> **TASK TO COMPLETE**
Count the lines in the entries below that contain the word "sábado", with uppercase and lowercase letters treated as different. Give only the number.

** EXTRACTED DATA follows **

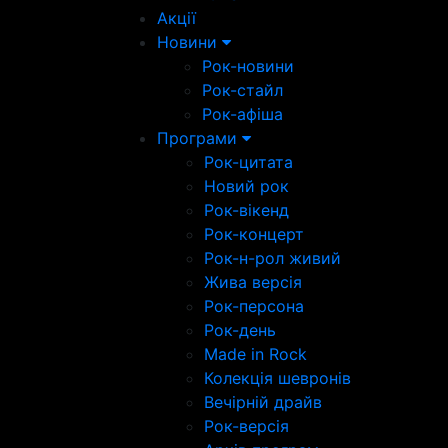
Акції
Новини
Рок-новини
Рок-стайл
Рок-афіша
Програми
Рок-цитата
Новий рок
Рок-вікенд
Рок-концерт
Рок-н-рол живий
Жива версія
Рок-персона
Рок-день
Made in Rock
Колекція шевронів
Вечірній драйв
Рок-версія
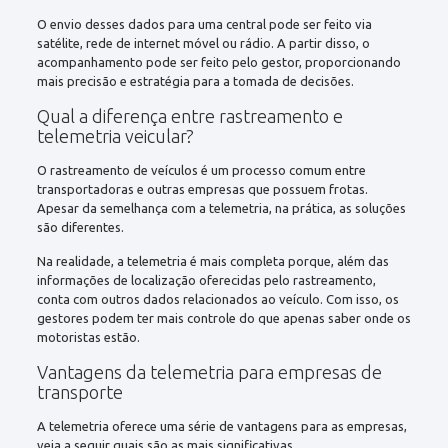
O envio desses dados para uma central pode ser feito via
satélite, rede de internet móvel ou rádio. A partir disso, o
acompanhamento pode ser feito pelo gestor, proporcionando
mais precisão e estratégia para a tomada de decisões.
Qual a diferença entre rastreamento e
telemetria veicular?
O rastreamento de veículos é um processo comum entre
transportadoras e outras empresas que possuem frotas.
Apesar da semelhança com a telemetria, na prática, as soluções
são diferentes.
Na realidade, a telemetria é mais completa porque, além das
informações de localização oferecidas pelo rastreamento,
conta com outros dados relacionados ao veículo. Com isso, os
gestores podem ter mais controle do que apenas saber onde os
motoristas estão.
Vantagens da telemetria para empresas de
transporte
A telemetria oferece uma série de vantagens para as empresas,
veja a seguir quais são as mais significativas.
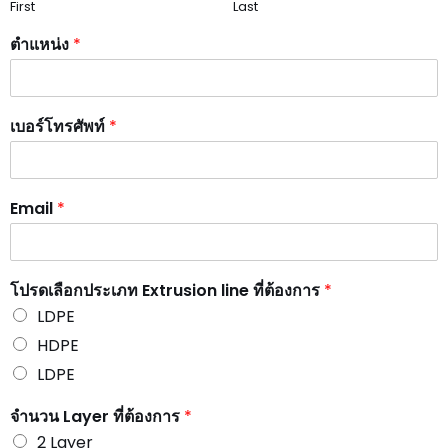
First
Last
ตำแหน่ง
*
เบอร์โทรศัพท์
*
Email
*
โปรดเลือกประเภท Extrusion line ที่ต้องการ
*
LDPE
HDPE
LDPE
จำนวน Layer ที่ต้องการ
*
2 Layer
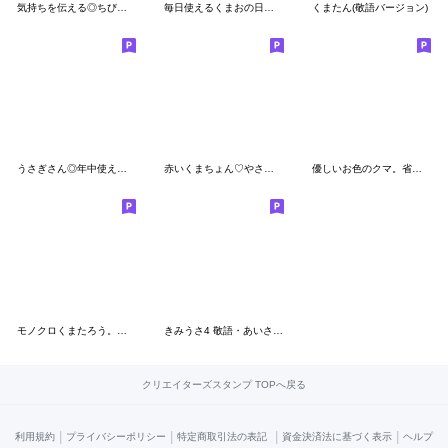
気持ちを伝える◎ちびっこふれんず #1
毎日使えるくまおの日常スタンプ
くまたん(敬語バージョン)
うさぎさん◎年中使えるスタンプ #1
赤いくまちょん♡やさし〜い気遣い敬語♡
優しいお色のクマ。省スペース。
モノクロくまたろう。敬語、
きみうさ4 敬語・あいさつスタンプ
クリエイターズスタンプ TOPへ戻る
|
|
|
|
利用規約
プライバシーポリシー
特定商取引法の表記
資金決済法に基づく表示
ヘルプ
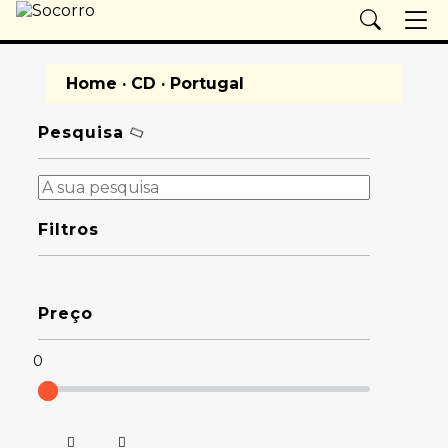
Home
·
CD
· Portugal
Pesquisa
Filtros
Preço
0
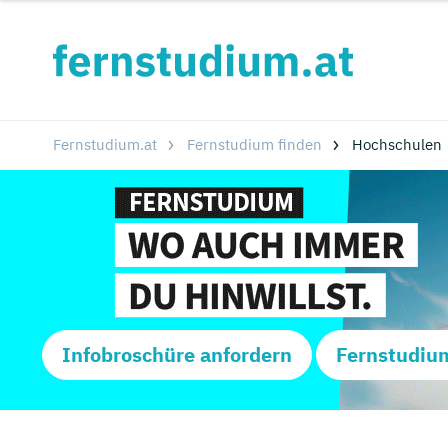
Fernstudium.at
Fernstudium finden
Hochschulen
Infobroschüre anfordern
Fernstudiu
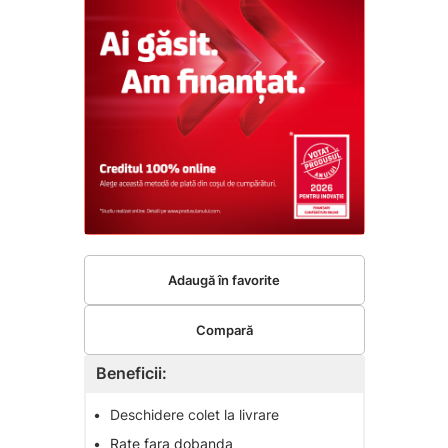
Adaugă în favorite
Compară
Beneficii:
•
Deschidere colet la livrare
•
Rate fara dobanda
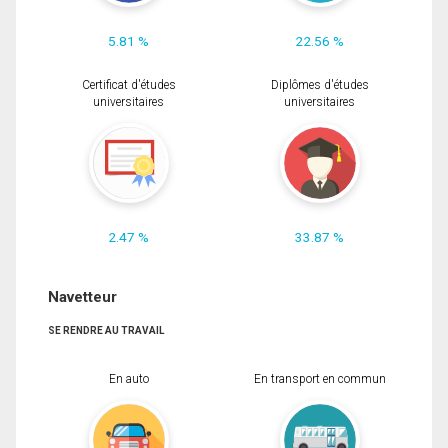
5.81 %
22.56 %
Certificat d'études
Diplômes d'études
universitaires
universitaires
2.47 %
33.87 %
Navetteur
SE RENDRE AU TRAVAIL
En auto
En transport en commun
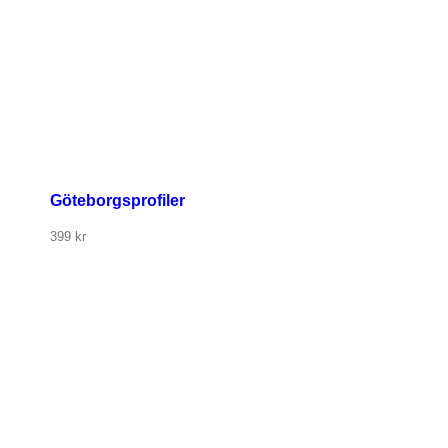
Göteborgsprofiler
399
kr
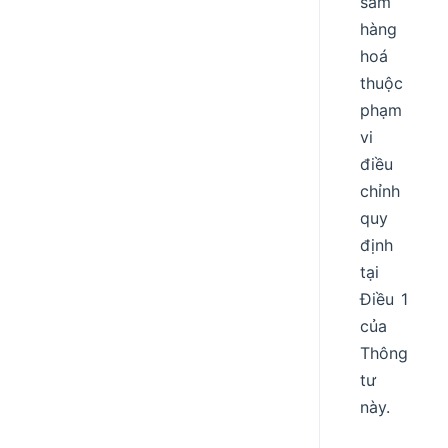
sắm
hàng
hoá
thuộc
phạm
vi
điều
chỉnh
quy
định
tại
Điều 1
của
Thông
tư
này.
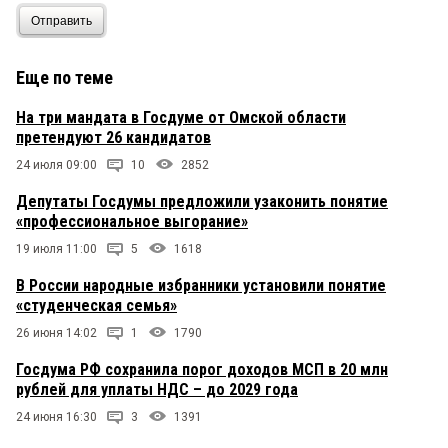
Отправить
Еще по теме
На три мандата в Госдуме от Омской области
претендуют 26 кандидатов
24 июля 09:00
10
2852
Депутаты Госдумы предложили узаконить понятие
«профессиональное выгорание»
19 июля 11:00
5
1618
В России народные избранники установили понятие
«студенческая семья»
26 июня 14:02
1
1790
Госдума РФ сохранила порог доходов МСП в 20 млн
рублей для уплаты НДС – до 2029 года
24 июня 16:30
3
1391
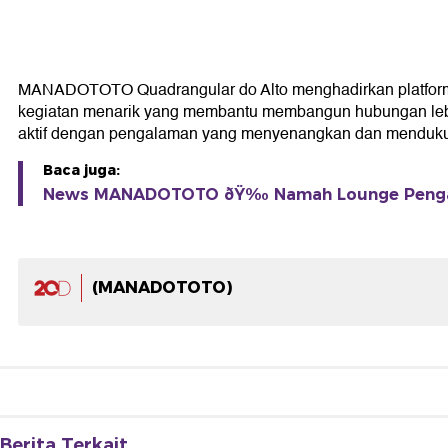
MANADOTOTO Quadrangular do Alto menghadirkan platform 
kegiatan menarik yang membantu membangun hubungan lebih d
aktif dengan pengalaman yang menyenangkan dan mendukun
Baca juga:
News MANADOTOTO ðŸ‰ Namah Lounge Pengal
(MANADOTOTO)
Berita Terkait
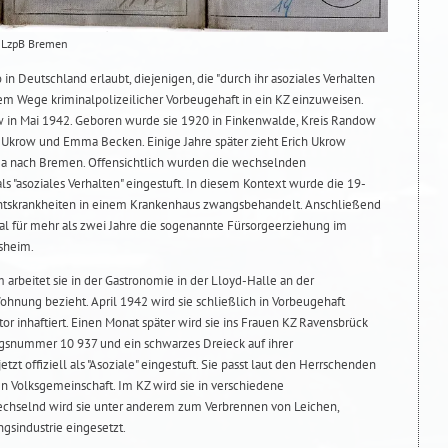
: LzpB Bremen
n Deutschland erlaubt, diejenigen, die "durch ihr asoziales Verhalten
em Wege kriminalpolizeilicher Vorbeugehaft in ein KZ einzuweisen.
w in Mai 1942. Geboren wurde sie 1920 in Finkenwalde, Kreis Randow
 Ukrow und Emma Becken. Einige Jahre später zieht Erich Ukrow
a nach Bremen. Offensichtlich wurden die wechselnden
 "asoziales Verhalten" eingestuft. In diesem Kontext wurde die 19-
htskrankheiten in einem Krankenhaus zwangsbehandelt. Anschließend
l für mehr als zwei Jahre die sogenannte Fürsorgeerziehung im
sheim.
arbeitet sie in der Gastronomie in der Lloyd-Halle an der
Wohnung bezieht. April 1942 wird sie schließlich in Vorbeugehaft
 inhaftiert. Einen Monat später wird sie ins Frauen KZ Ravensbrück
lingsnummer 10 937 und ein schwarzes Dreieck auf ihrer
tzt offiziell als "Asoziale" eingestuft. Sie passt laut den Herrschenden
en Volksgemeinschaft. Im KZ wird sie in verschiedene
chselnd wird sie unter anderem zum Verbrennen von Leichen,
gsindustrie eingesetzt.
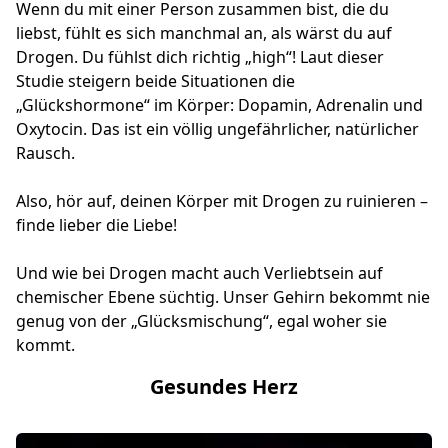
Wenn du mit einer Person zusammen bist, die du
liebst, fühlt es sich manchmal an, als wärst du auf
Drogen. Du fühlst dich richtig „high“! Laut dieser
Studie steigern beide Situationen die
„Glückshormone“ im Körper: Dopamin, Adrenalin und
Oxytocin. Das ist ein völlig ungefährlicher, natürlicher
Rausch.
Also, hör auf, deinen Körper mit Drogen zu ruinieren –
finde lieber die Liebe!
Und wie bei Drogen macht auch Verliebtsein auf
chemischer Ebene süchtig. Unser Gehirn bekommt nie
genug von der „Glücksmischung“, egal woher sie
kommt.
Gesundes Herz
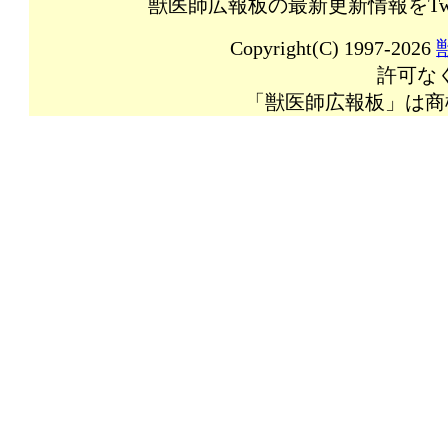
獣医師広報板の最新更新情報をTw
Copyright(C) 1997-2026
許可な
「獣医師広報板」は商標登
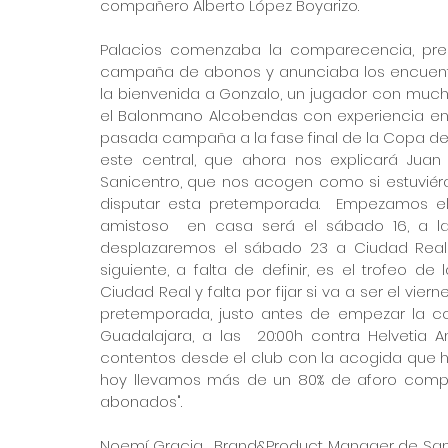
compañero Alberto López Boyarizo.
Palacios comenzaba la comparecencia, pres
campaña de abonos y anunciaba los encuentro
la bienvenida a Gonzalo, un jugador con much
el Balonmano Alcobendas con experiencia en Pl
pasada campaña a la fase final de la Copa de
este central, que ahora nos explicará Juan 
Sanicentro, que nos acogen como si estuviér
disputar esta pretemporada.  Empezamos el 
amistoso  en casa será el sábado 16, a las
desplazaremos el sábado 23 a Ciudad Real 
siguiente, a falta de definir, es el trofeo de
Ciudad Real y falta por fijar si va a ser el vi
pretemporada, justo antes de empezar la co
Guadalajara, a las  20:00h contra Helvetia A
contentos desde el club con la acogida que 
hoy llevamos más de un 80% de aforo compl
abonados".
Noemí Gracia,  Brand&Product Manager de Sani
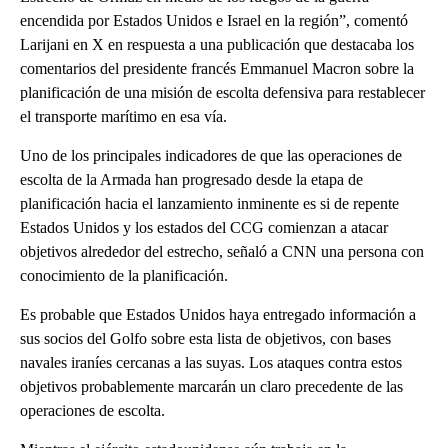
encendida por Estados Unidos e Israel en la región”, comentó
Larijani en X en respuesta a una publicación que destacaba los
comentarios del presidente francés Emmanuel Macron sobre la
planificación de una misión de escolta defensiva para restablecer
el transporte marítimo en esa vía.
Uno de los principales indicadores de que las operaciones de
escolta de la Armada han progresado desde la etapa de
planificación hacia el lanzamiento inminente es si de repente
Estados Unidos y los estados del CCG comienzan a atacar
objetivos alrededor del estrecho, señaló a CNN una persona con
conocimiento de la planificación.
Es probable que Estados Unidos haya entregado información a
sus socios del Golfo sobre esta lista de objetivos, con bases
navales iraníes cercanas a las suyas. Los ataques contra estos
objetivos probablemente marcarán un claro precedente de las
operaciones de escolta.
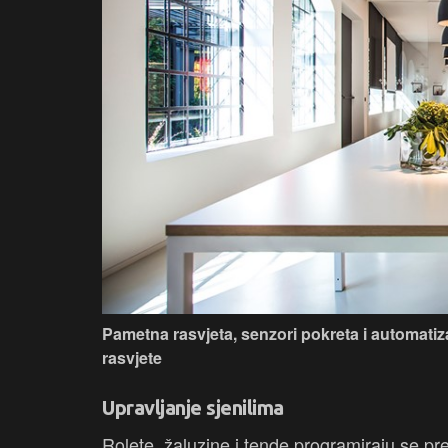
Pametna rasvjeta, senzori pokreta i automati
rasvjete
Upravljanje sjenilima
Rolete, žaluzine i tende programiraju se pr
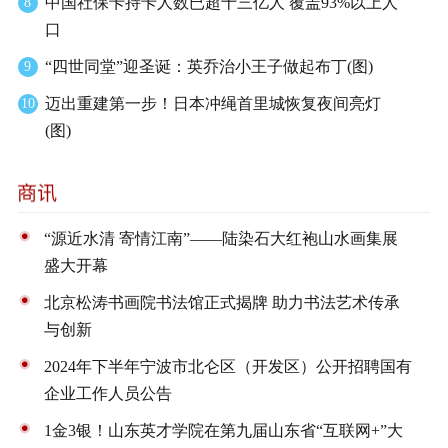
中国社保卡持卡人数已超十三亿人 覆盖93%以上人
8
口
“四世同堂”迎圣诞：英乔治小王子做起布丁(图)
9
迈出重建第一步！日本冲绳首里城恢复夜间亮灯
10
(图)
“源近水清 寄情江南”——陆染石大红袍山水画集展
盛大开幕
北京松涛书画院书法馆正式揭牌 助力书法艺术传承
与创新
2024年下半年宁波市北仑区（开发区）公开招聘国有
企业工作人员公告
1金3银！山东英才学院在第九届山东省“互联网+”大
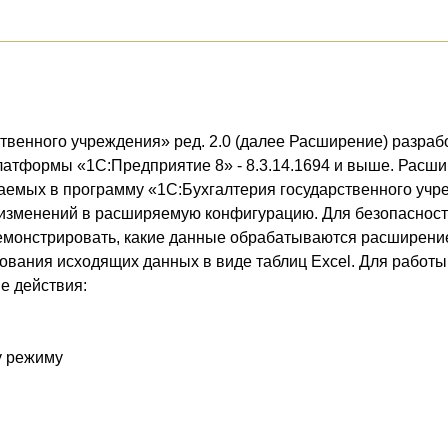
венного учреждения» ред. 2.0 (далее Расширение) разрабо
атформы «1С:Предприятие 8» - 8.3.14.1694 и выше. Расш
мых в программу «1С:Бухгалтерия государственного учрежд
я изменений в расширяемую конфигурацию. Для безопасност
монстрировать, какие данные обрабатываются расширением 
вания исходящих данных в виде таблиц Excel. Для работы
е действия:
у режиму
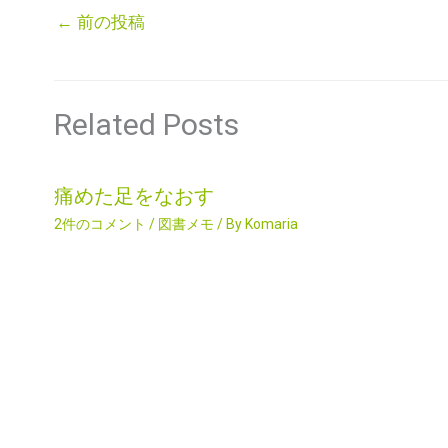
←
前の投稿
Related Posts
痛めた足をなおす
2件のコメント
/
図書メモ
/ By
Komaria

** End of EXTRACTED DATA **

> **EXERCISE RESPONSE**
2